Adapté de Stephen King, Dead Zone fait figure aujourd'hui de film sans prétention, ancré dans son époque et à la lisibilité reposante. Et pourtant. On connaît l'écrivain pour ses histoires horrifiques et qui finissent toujours mal et là encore une résolution qui suggère tout autant le parti pris de King qu'une sorte de vision défaitiste notamment politique, et nous projette dans la science fiction tant l'histoire peut faire écho à l'actualité.
La fin de la vie rêvée d'un professeur amoureux projeté cinq ans plus tard dans un monde qu'il ne reconnaît pas et qui le rejette. Une profonde nostalgie d'un temps où la vie se déroulait avec simplicité et bonheur. Ce sera d'autant plus marquant que la direction du film se fait de plus en plus délétère à mesure que nous suivons le cheminement de Johnny sans pour autant user d'effet si ce n'est la musique lancinante.
Assez loin de la violence frontale que l'on connaît de Cronenberg il en ressort toujours une pointe de subversion et un mélange de genre. Du soupçon fantastique en passant par le genre thriller paranoïaque, pour le portrait d'un homme et de sa lente descente aux enfers, qui tente de rattraper le cours de sa vie.
Cronenberg joue de ses personnages. On s'attache surtout à Christopher Walken, égal à lui-même, jouant de ses regards et ses expressions pour marquer toute la déconnexion à un monde nouveau et rendent assez bien les tourments d'un homme devenu médium, mais qui n'en demandait pas tant. Soumis à une violence constante, la mort de sa mère, une ex fiancée chamboulée aux comportements néfastes, une mère à la relation toxique avec son fils malade, un enfant soumis à la dictature de son père, ou son antagoniste Martin Sheen en politicien manipulateur, tout concoure à l'agression mentale de l'homme, qui finira par prendre une décision sans retour.
De l'histoire avec ce qu'elle a toujours été (la guerre), à celle à venir par la potentielle victoire d'un Martin Sheen en futur président, arriviste et dangereux, ses éventuelles conséquences (guerre atomique) et plus généralement de l'injustice du pouvoir et de sa dictature, ce sera aussi le personnage du flic, tueur en série qui pose toute la difficulté de dénoncer et rendent parfaitement le dilemme moral de changer la donne ou pas.
Alors même si un manque de suspense peut déranger tant dans le déroulement de sa narration que dans sa mise en scène qui suit le cours tranquille d'un homme se trouvant maître de ses prémonitions, le film mérite le visionnage. Sans nous proposer de scènes vraiment fortes ou passant d'une situation à une autre, assez rapidement, le scénario signifie la difficulté de s'ancrer à la fois dans son nouveau rôle que de marquer les fractures du temps. On remarque quelques belles scènes où le sentiment d'être en dehors du temps est renforcé par les décors enneigés, la nuit et la solitude, ou encore quelques frissons bienvenus telle la vision de ce tunnel où se perdent des jeunes filles, les scènes de prémonition tendues et parfaitement rendues et la décision difficile que Johnny prendra aussi par dépit sur sa propre destinée.
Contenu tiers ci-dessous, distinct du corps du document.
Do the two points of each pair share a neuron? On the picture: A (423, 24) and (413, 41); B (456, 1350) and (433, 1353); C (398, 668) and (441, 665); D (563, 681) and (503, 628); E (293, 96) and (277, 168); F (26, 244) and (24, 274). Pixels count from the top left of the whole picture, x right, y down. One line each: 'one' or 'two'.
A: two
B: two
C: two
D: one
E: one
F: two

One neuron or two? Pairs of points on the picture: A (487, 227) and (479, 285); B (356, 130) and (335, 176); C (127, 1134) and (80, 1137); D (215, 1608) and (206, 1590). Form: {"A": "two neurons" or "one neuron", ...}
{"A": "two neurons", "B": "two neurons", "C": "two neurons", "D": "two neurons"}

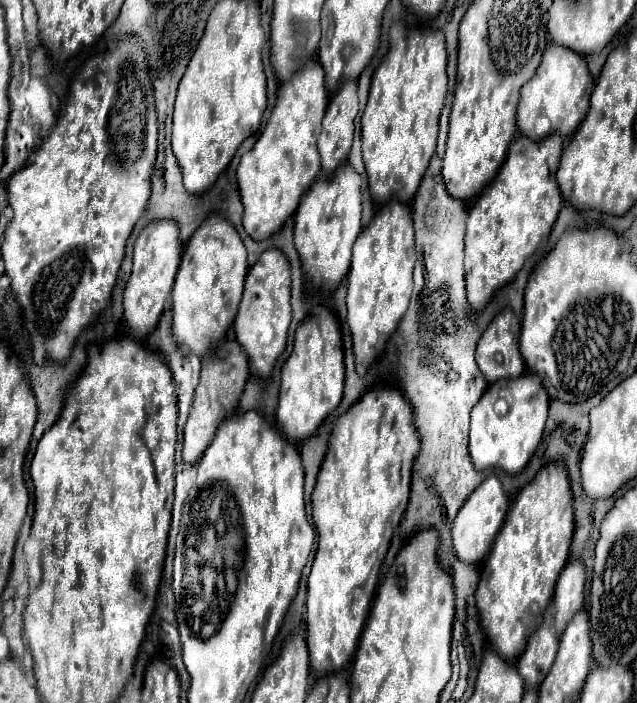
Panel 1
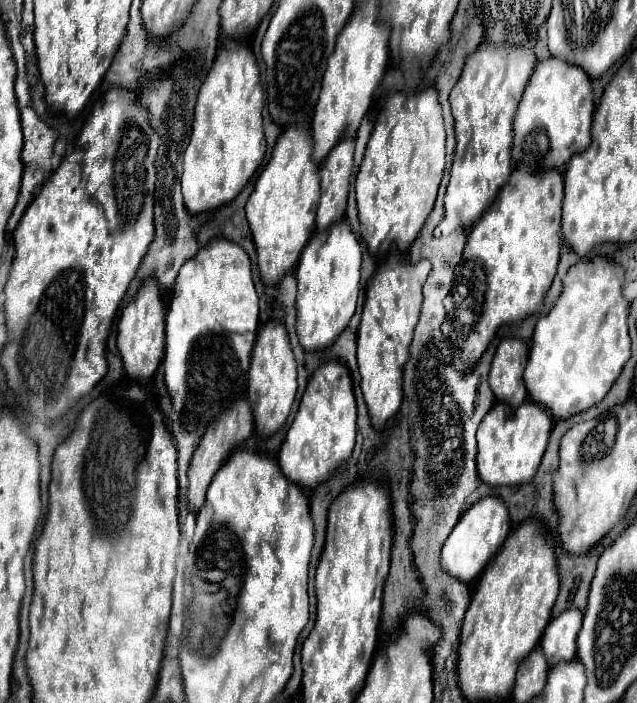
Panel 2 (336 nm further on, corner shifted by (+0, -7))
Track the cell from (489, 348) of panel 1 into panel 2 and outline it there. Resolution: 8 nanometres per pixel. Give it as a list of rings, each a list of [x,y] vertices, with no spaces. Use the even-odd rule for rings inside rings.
[[[503,337],[489,371],[489,385],[497,401],[517,407],[525,401],[527,389],[523,385],[523,371],[527,365],[529,347],[517,337]]]

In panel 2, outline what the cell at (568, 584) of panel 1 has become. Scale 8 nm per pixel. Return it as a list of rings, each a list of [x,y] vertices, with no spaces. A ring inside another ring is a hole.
[[[569,607],[561,615],[551,619],[541,639],[541,649],[549,665],[571,661],[575,657],[575,639],[581,629],[581,621],[583,613],[575,607]]]

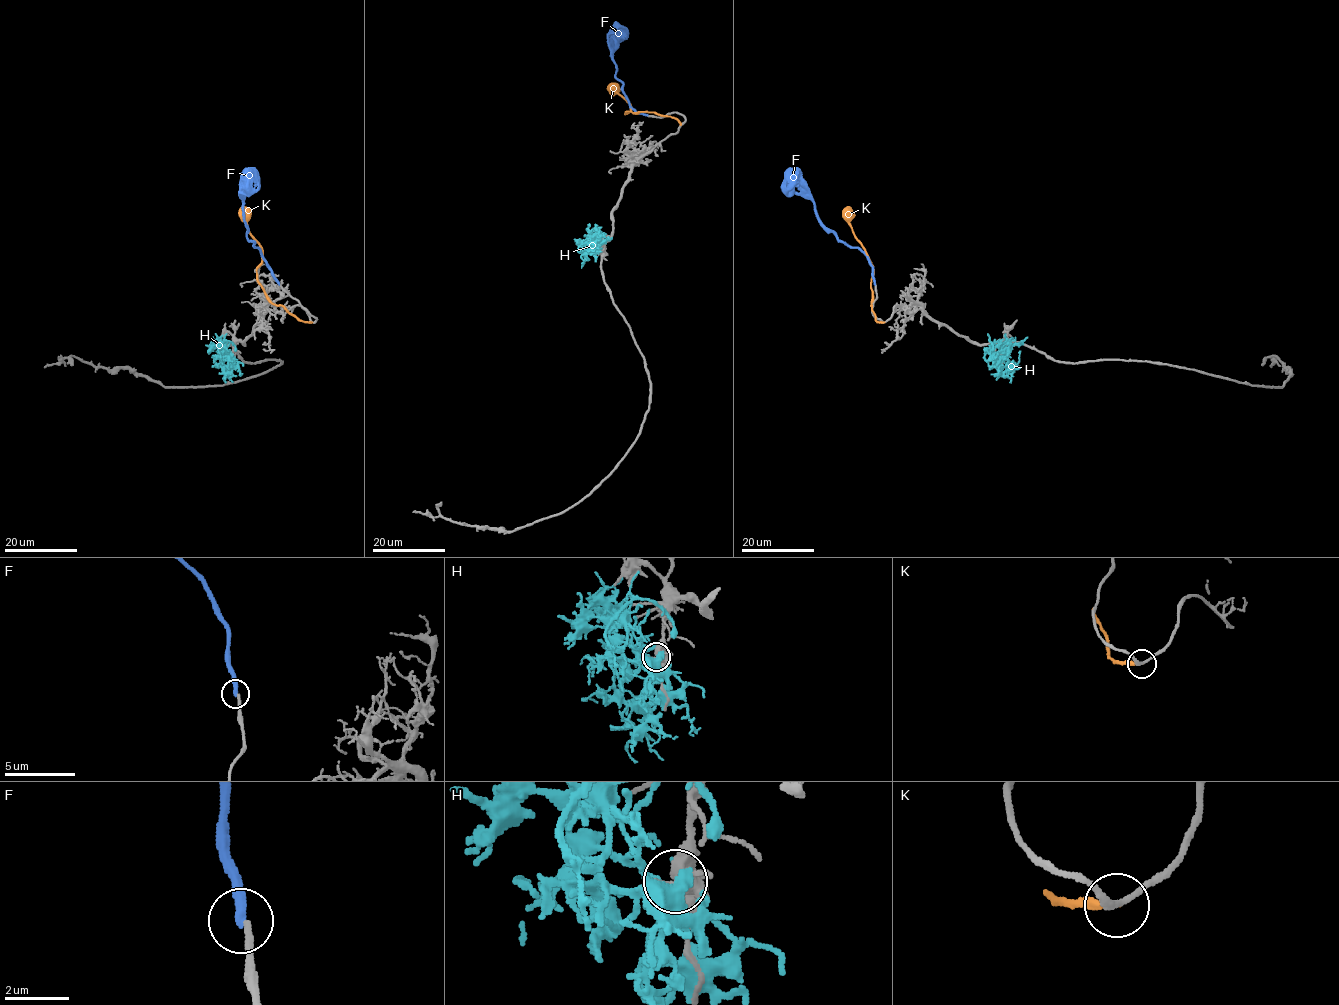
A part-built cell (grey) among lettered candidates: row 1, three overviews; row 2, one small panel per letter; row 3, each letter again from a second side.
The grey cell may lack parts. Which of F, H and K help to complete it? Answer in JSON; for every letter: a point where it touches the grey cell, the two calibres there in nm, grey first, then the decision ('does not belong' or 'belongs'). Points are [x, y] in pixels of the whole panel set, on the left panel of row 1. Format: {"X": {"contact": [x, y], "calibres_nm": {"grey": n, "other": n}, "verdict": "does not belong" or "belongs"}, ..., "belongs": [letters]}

On peut regretter aussi et être surpris par la scène de suicide de la salle de bain, qui semble en complet décalage, ou par la maladresse du cinéaste, avec la physionomie de Walken en bon professeur à lunette et à la coupe au bol ou lorsqu'il signifie à ses élèves et à nous par la même occasion, que le prochain cours portera sur un homme sujet aux esprits malfaisants...
C'est bien peu de chose finalement tant l'acteur investi son rôle et nous rappelle à cette sensibilité à fleur de peau de son personnage de Voyage au bout de l'enfer.
Le don de médium de Johnny s'apparente à une évolution de l'homme salvatrice face à la violence du monde ramenant la sensibilité comme réponse à la lutte mais l'isolement et l'incompréhension de Johnny le pousseront à se sentir investi d'une mission à sauvegarder l'humanité, passant de l'innocence à la radicalité.